Haven't seen so many smoking drinks since The Addams Family.
The Bailey's cosmotini tasted like a regular cosmo, only it also arrived bubbling like something out of Ghostbusters 2. After that adventure, we were ready for some food.
The Filetini (cubes of medium-rare steak on top of a pile of creamy mashed potatoes and gravy, served in a martini glass. The perfect carb-load for sobering up) and the cherry tomato & fresh mozzarella bruschetta (lightly toasted bread piled high with tomatoes and mozzarella) gave off a '90s wedding-reception-appetizer vibe presentation-wise, but tasted much more elegant.
Leigh Bailey, director of business development at Bailey's and planner of the watch party, "couldn't be happier" about how the event turned out. She said that based on the success of this event, Bailey's plans to have a finale-watching party at the end of the season.
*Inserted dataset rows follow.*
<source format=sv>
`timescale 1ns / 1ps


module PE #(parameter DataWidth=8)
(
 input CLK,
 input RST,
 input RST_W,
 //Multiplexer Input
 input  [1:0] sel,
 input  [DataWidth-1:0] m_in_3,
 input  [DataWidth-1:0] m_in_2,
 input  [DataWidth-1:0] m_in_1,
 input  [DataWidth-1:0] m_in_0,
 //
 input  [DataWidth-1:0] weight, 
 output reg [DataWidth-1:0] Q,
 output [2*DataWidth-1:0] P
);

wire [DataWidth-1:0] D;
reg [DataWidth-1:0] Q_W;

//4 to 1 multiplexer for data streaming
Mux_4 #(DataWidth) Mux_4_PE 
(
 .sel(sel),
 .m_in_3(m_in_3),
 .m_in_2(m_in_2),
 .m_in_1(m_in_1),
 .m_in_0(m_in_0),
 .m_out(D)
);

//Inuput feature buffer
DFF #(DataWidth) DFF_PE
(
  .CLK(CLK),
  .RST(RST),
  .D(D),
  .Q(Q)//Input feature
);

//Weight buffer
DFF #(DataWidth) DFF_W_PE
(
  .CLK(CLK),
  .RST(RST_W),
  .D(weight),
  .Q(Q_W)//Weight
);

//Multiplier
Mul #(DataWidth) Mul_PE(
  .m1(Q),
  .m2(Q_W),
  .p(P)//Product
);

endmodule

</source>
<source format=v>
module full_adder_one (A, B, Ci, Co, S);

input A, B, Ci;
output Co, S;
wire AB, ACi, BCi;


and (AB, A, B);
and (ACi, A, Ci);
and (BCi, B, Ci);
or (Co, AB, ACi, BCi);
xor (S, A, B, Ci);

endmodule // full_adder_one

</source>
Of all the drinks on the menu, Leigh recommends the house-made mulled wine. She told us just to ask for "the hot wine." It's a really nice alternative to a cider if you're in the mood for a warm, wintry buzz.
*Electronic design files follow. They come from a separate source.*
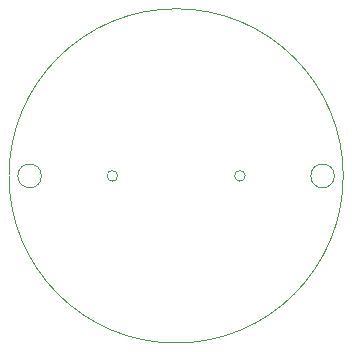
<source format=gm1>
%TF.GenerationSoftware,KiCad,Pcbnew,7.0.10*%
%TF.CreationDate,2024-04-29T22:23:39+02:00*%
%TF.ProjectId,GhostControllerLED,47686f73-7443-46f6-9e74-726f6c6c6572,rev?*%
%TF.SameCoordinates,Original*%
%TF.FileFunction,Profile,NP*%
%FSLAX46Y46*%
G04 Gerber Fmt 4.6, Leading zero omitted, Abs format (unit mm)*
G04 Created by KiCad (PCBNEW 7.0.10) date 2024-04-29 22:23:39*
%MOMM*%
%LPD*%
G01*
G04 APERTURE LIST*
%TA.AperFunction,Profile*%
%ADD10C,0.100000*%
%TD*%
%TA.AperFunction,Profile*%
%ADD11C,0.050000*%
%TD*%
G04 APERTURE END LIST*
D10*
X37867285Y-48650000D02*
G75*
G03*
X35867285Y-48650000I-1000000J0D01*
G01*
X35867285Y-48650000D02*
G75*
G03*
X37867285Y-48650000I1000000J0D01*
G01*
X62667285Y-48650000D02*
G75*
G03*
X60667285Y-48650000I-1000000J0D01*
G01*
X60667285Y-48650000D02*
G75*
G03*
X62667285Y-48650000I1000000J0D01*
G01*
X63417285Y-48650000D02*
G75*
G03*
X35117285Y-48650000I-14150000J0D01*
G01*
X35117285Y-48650000D02*
G75*
G03*
X63417285Y-48650000I14150000J0D01*
G01*
D11*
%TO.C,NoUSB*%
X55117285Y-48650000D02*
G75*
G03*
X54217285Y-48650000I-450000J0D01*
G01*
X54217285Y-48650000D02*
G75*
G03*
X55117285Y-48650000I450000J0D01*
G01*
X44317285Y-48650000D02*
G75*
G03*
X43417285Y-48650000I-450000J0D01*
G01*
X43417285Y-48650000D02*
G75*
G03*
X44317285Y-48650000I450000J0D01*
G01*
%TD*%
M02*

</source>
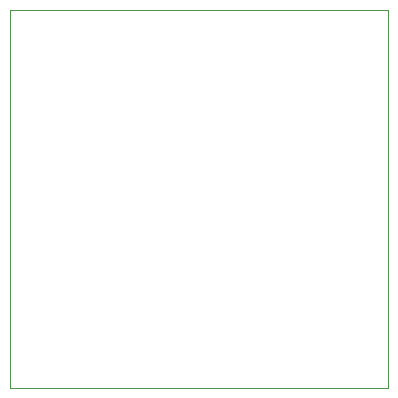
<source format=gm1>
G04*
G04 #@! TF.GenerationSoftware,Altium Limited,Altium Designer,20.2.6 (244)*
G04*
G04 Layer_Color=16711935*
%FSLAX25Y25*%
%MOIN*%
G70*
G04*
G04 #@! TF.SameCoordinates,A3B400B8-C857-4583-85C6-9FA4B9C7ABCD*
G04*
G04*
G04 #@! TF.FilePolarity,Positive*
G04*
G01*
G75*
%ADD100C,0.00394*%
D100*
X-0Y125984D02*
X0Y0D01*
X-0Y125984D02*
X83000Y125984D01*
X125984Y-0D02*
Y125984D01*
X0Y0D02*
X125984Y-0D01*
X83000Y125984D02*
X125984D01*
M02*

</source>
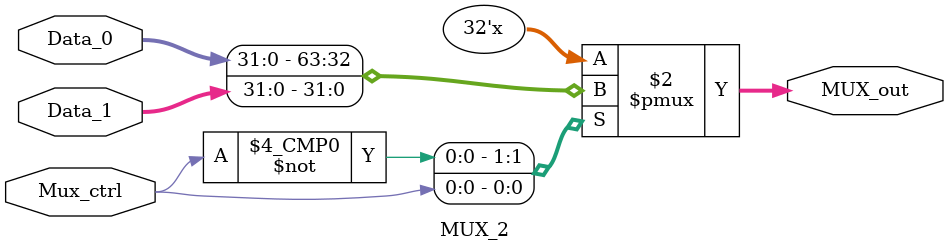
<source format=sv>
`timescale 1ns / 1ps


module MUX_2(
    input Mux_ctrl,
    input [31:0] Data_1,
    input [31:0] Data_0,
    output reg [31:0] MUX_out
    );
    
    always_comb begin
        case(Mux_ctrl) 
            0:MUX_out<= Data_0;
            1:MUX_out<= Data_1;
            default: MUX_out<=Data_0;
        endcase
    end 
endmodule

</source>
Mid-sip of the dill fizz (which was good, allegedly had juniper, dill and elder flower in it, but just tasted like a vodka and tonic to me. Maybe there was a mix-up at the bar? Either that, or the bartender was like, "That shit sounds gross. I'm making her a vodka tonic instead."), I saw Reality Steve's waxed eyebrows go up all the way across the room, and he cackled as Chantal O'Brien (Steve's prediction for winning the season) slapped the bachelor in the face. "That's her! She wins! I'm 100 percent sure." (He's gotta keep saying he's 100 percent sure because he was wrong last season.)
Tanner Pope (from The Bachelorette Season 5) was also in attendance. "Which one's he?" I asked a fan. "He's the guy from DeAnna's season who barfed getting out of the limo. Yeah. He has a beard now." Some people might call barfing on a reality show embarrassing. I call it bad-ass. It's not like you're going to find real love (hell, you can't even find real tits) on one of these shows, so you might as well find the open bar. Cheers, Tanner. And cheers to you for being less fake-tanned than Reality Steve. It's winter.
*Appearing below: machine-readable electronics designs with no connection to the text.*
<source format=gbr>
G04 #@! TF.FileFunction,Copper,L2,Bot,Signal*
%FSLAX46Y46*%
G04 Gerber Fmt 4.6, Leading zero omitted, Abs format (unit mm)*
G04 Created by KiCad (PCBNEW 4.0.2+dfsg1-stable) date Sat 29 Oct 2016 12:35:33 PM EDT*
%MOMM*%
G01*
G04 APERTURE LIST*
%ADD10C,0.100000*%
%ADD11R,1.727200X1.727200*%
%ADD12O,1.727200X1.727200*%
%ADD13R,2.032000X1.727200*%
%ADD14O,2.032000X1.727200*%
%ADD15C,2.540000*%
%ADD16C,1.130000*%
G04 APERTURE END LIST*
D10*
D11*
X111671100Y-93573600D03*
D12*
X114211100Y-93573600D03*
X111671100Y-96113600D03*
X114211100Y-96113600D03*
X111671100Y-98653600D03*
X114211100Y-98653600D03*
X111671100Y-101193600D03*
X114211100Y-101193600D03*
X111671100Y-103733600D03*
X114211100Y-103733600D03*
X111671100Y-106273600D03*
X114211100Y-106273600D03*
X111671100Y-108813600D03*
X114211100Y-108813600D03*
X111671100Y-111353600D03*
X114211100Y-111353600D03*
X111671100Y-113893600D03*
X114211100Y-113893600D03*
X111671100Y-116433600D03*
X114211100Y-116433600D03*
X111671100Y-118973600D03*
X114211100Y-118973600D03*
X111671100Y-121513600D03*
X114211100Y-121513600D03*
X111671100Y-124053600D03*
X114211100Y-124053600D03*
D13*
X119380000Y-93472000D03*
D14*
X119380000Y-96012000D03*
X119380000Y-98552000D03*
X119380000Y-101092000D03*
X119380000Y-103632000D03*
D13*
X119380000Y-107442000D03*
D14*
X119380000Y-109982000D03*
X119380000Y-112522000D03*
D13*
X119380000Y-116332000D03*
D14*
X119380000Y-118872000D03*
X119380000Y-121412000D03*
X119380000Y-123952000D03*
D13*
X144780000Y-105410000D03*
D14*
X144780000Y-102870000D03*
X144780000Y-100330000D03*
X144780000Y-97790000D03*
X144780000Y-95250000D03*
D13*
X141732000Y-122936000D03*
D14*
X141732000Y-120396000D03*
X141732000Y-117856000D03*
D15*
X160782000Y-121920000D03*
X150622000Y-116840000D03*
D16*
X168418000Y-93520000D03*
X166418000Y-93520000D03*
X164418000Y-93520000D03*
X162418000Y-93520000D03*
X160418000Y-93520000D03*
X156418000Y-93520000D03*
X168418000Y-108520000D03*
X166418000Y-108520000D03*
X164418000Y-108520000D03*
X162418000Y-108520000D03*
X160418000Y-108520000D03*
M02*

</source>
Tanner was working the lady-packed room, but nobody worked it as hard as Tyrone. I knew that this chick-centric event would inevitably have a few dudes just there trolling for chicks, but I could never have expected mid-40s Tyrone From India, wearing a suit, telling chicks he works for the CIA and not-so-casually whipping out his cash-filled wallet. (Did he think we were actually whores? Awesome!) Tyrone had many smooth moves, including but not limited to: busting out a digital camera from the '90s to show me pictures of himself with "his friend" Rick Perry, telling me I'm a bobblehead (I think he was negging me) and then inviting me to a threesome after I told him I was married with a kid. I sincerely hope he's the next The Bachelor.
If you're a fan of The Bachelor who's willing to admit that in a public setting, or just a fan of half-priced dinner, you should definitely go to Bailey's for the finale watch party. They served up some seriously tasty food, some fun specialty drinks and a good time. Just be sure to bring your mace in case of a creepy Tyrone-sighting.